I was shocked when, just a few years ago, I came across this picture of my 3rd grade baseball team. What shocked me was the faces of the players. It wasn’t that most of the players, except me, were smiling. It’s that they were beaming. With 6 of my own children, all of whom played sports in grade school, I’ve seen lots of pictures of teams my children played on. In these pictures, the kids might have been smiling, but their smiles weren’t like those of my 3rd grade baseball teammates.
So what’s wrong with the picture? Well, for starters, you can quickly see that we did not have uniforms. We did not even have identical baseball caps.
Here’s what’s really wrong about the picture. It’s not something that would be readily apparent. The only parents that came to our games were the two coaches, both of whom appear in the picture. Why didn’t the parents come? And how could the boys be smiling with exhilaration when their parents weren’t going to their games?
Back in those days, my teammates and I were simply PLAYING baseball, with the emphasis on PLAYING. The fact that we were just playing at baseball meant that it wasn’t important enough to our parents or to us that the parents should have been expected to attend our games. There was very little difference between our playing in the backyard and playing in a baseball league. There was no peer pressure on parents to show up at a baseball game for 9 and 10 year olds.
Of course, today it’s different. Kids start organized sports even earlier. They all have uniforms. Virtually all the parents show up, because you’re considered to be a good parent if you go to every event your child is involved in, and you’re a bad parent if you don’t. With all the parents present, there is a lot more pressure to perform well and to win. Many of the parents get upset with the coaches, the umpires and the opposing team.
The smiles of the children aren’t the same as with my 3rd grade team. And the faces of so many of the parents are characterized by glazed eyes, as at each game they settle in for one more event at the all too familiar gym, or pool, or auditorium.
I know that parents today enjoy watching their children play sports. At the same time, I also know that there is the considerable force of parental peer pressure to attend every single event their children are involved in. And the reality is that the presence of parents at a ten-year old child’s event has a low level of significance.

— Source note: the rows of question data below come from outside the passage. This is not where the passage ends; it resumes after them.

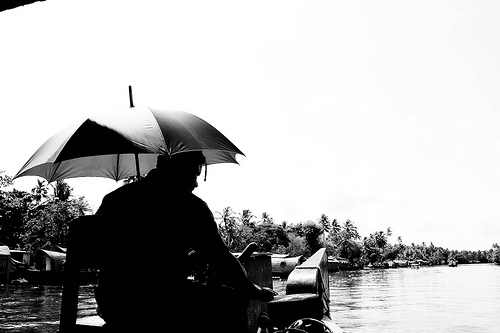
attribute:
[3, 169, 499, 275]
trees — in a row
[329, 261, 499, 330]
water — open, calm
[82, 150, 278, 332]
man — sitting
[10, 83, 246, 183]
umbrella — striped, open, giving man shade, black, white, multiple shades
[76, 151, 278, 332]
person — sitting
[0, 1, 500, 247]
sky — cloudy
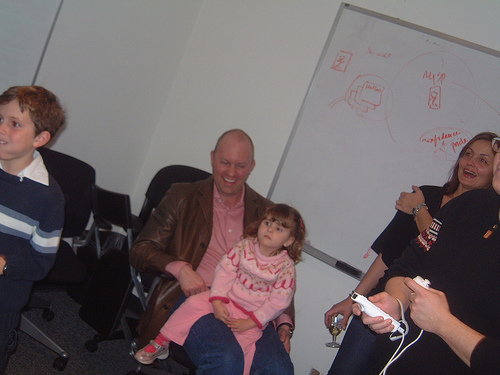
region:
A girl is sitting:
[135, 204, 305, 372]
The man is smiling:
[210, 129, 255, 196]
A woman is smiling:
[455, 133, 491, 186]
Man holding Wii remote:
[350, 275, 448, 335]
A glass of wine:
[326, 317, 343, 347]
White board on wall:
[260, 3, 498, 281]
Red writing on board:
[331, 46, 498, 168]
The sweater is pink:
[210, 236, 295, 328]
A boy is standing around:
[0, 84, 66, 369]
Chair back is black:
[32, 146, 94, 237]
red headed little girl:
[176, 199, 333, 374]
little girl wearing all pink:
[140, 190, 333, 366]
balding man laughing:
[202, 113, 262, 213]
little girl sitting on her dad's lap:
[131, 123, 331, 368]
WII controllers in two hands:
[341, 250, 469, 365]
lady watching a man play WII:
[326, 118, 497, 371]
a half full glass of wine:
[317, 277, 359, 362]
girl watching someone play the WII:
[163, 186, 325, 343]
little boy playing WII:
[1, 55, 90, 322]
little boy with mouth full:
[0, 71, 86, 303]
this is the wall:
[120, 18, 202, 58]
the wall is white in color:
[114, 30, 185, 74]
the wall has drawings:
[343, 42, 440, 124]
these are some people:
[4, 85, 494, 367]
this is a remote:
[343, 291, 409, 325]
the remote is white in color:
[351, 295, 368, 307]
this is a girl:
[231, 196, 311, 338]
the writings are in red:
[321, 38, 451, 144]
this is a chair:
[162, 168, 184, 175]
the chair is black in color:
[163, 163, 189, 178]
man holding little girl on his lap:
[131, 128, 304, 373]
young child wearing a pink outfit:
[133, 205, 301, 373]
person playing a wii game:
[351, 131, 498, 373]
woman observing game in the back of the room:
[324, 132, 493, 373]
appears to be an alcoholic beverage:
[321, 314, 351, 350]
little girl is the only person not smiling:
[254, 206, 308, 257]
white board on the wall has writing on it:
[267, 5, 498, 280]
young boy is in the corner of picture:
[0, 85, 66, 374]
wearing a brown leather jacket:
[130, 176, 297, 323]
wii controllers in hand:
[350, 274, 433, 374]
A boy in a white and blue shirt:
[0, 85, 66, 288]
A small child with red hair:
[136, 202, 304, 369]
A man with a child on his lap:
[132, 122, 302, 372]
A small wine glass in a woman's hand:
[323, 311, 345, 349]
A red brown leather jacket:
[134, 184, 276, 336]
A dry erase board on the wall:
[255, 3, 492, 280]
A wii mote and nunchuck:
[348, 274, 432, 371]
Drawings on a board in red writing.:
[325, 65, 397, 127]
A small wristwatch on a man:
[271, 317, 296, 334]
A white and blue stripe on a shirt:
[0, 204, 65, 258]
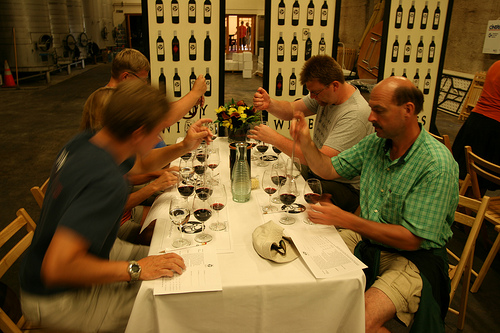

I wish that parents would save more of their energy for more substantive aspects of parenting, such as meaningful communication, formation in faith and virtue and general education. I am concerned that parents, after arriving home from their child’s baseball game, decide that being at the game satisfies their parenting responsibilities for that day or that evening. It’s far more important what happens under our roofs than on the field or in the gym.